=== GIVEN PASSAGE ===

The travel_time_matrix()
, expanded_travel_time_matrix()
and
accessibility()
functions use an R5
-specific extension to the RAPTOR
routing algorithm (see Conway et al., 2017). This RAPTOR extension uses a
systematic sample of one departure per minute over the time window set by the
user in the 'time_window' parameter. A detailed description of base RAPTOR
can be found in Delling et al (2015). However, whenever the user includes
transit fares inputs to these functions, they automatically switch to use an
R5
-specific extension to the McRAPTOR routing algorithm.
Conway, M. W., Byrd, A., & van der Linden, M. (2017). Evidence-based transit and land use sketch planning using interactive accessibility methods on combined schedule and headway-based networks. Transportation Research Record, 2653(1), 45-53. doi:10.3141/2653-06
Delling, D., Pajor, T., & Werneck, R. F. (2015). Round-based public transit routing. Transportation Science, 49(3), 591-604. doi:10.1287/trsc.2014.0534
options(java.parameters = "-Xmx2G")

===

**WORK ITEM A**
Reproduce the routing passage starting with "functions use an" and going on through "McRAPTOR routing algorithm.", substituting "random sample" for "systematic sample".
**WORK ITEM B**
In the routing passage, what causes the functions to use the R5-specific extension to the McRAPTOR routing algorithm rather than the one to RAPTOR?

=== LISTED ENTRIES ===

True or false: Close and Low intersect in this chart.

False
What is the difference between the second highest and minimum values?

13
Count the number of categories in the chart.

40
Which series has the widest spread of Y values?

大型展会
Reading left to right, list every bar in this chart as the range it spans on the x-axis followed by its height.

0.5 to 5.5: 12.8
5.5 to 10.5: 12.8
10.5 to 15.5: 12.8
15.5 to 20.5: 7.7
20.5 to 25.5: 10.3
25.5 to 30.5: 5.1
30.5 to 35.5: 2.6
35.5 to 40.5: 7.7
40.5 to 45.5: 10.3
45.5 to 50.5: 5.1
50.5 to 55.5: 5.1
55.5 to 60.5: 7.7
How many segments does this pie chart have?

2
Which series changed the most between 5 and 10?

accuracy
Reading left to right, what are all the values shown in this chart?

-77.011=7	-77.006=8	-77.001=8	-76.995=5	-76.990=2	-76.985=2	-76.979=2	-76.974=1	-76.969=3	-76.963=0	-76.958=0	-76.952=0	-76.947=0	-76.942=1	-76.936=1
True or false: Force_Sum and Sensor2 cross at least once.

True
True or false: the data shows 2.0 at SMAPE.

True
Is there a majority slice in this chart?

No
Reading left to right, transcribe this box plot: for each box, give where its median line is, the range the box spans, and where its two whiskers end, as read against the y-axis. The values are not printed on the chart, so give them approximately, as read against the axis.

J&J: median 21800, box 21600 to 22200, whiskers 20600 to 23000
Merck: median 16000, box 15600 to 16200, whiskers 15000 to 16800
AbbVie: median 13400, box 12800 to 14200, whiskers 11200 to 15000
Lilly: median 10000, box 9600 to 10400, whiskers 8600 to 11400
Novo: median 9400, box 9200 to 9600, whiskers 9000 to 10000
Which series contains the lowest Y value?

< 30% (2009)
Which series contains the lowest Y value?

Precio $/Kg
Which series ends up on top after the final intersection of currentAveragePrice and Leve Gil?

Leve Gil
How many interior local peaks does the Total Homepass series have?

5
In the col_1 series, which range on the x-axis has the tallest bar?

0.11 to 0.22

===

**ANSWER A**
functions use an R5
-specific extension to the RAPTOR
routing algorithm (see Conway et al., 2017). This RAPTOR extension uses a
random sample of one departure per minute over the time window set by the
user in the 'time_window' parameter. A detailed description of base RAPTOR
can be found in Delling et al (2015). However, whenever the user includes
transit fares inputs to these functions, they automatically switch to use an
R5
-specific extension to the McRAPTOR routing algorithm.

**ANSWER B**
The functions switch to the McRAPTOR extension whenever the user includes transit fares inputs. The switch happens automatically.